To-do item:
With the line containing "hfov_deg: 14.6" as the start and the line containing "exposure_s: 1/60" as the end, transcribe that span of the entries below exactly, including both.

Records shown:

● ● ● ●

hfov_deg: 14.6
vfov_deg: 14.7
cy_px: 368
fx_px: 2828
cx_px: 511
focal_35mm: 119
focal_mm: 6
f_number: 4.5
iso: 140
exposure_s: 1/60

● ● ● ●

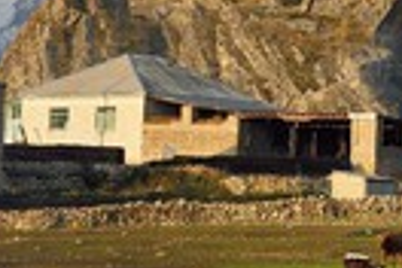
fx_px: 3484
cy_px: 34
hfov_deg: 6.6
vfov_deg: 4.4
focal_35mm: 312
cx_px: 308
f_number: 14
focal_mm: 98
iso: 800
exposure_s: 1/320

● ● ● ●

Answer space:
hfov_deg: 14.6
vfov_deg: 14.7
cy_px: 368
fx_px: 2828
cx_px: 511
focal_35mm: 119
focal_mm: 6
f_number: 4.5
iso: 140
exposure_s: 1/60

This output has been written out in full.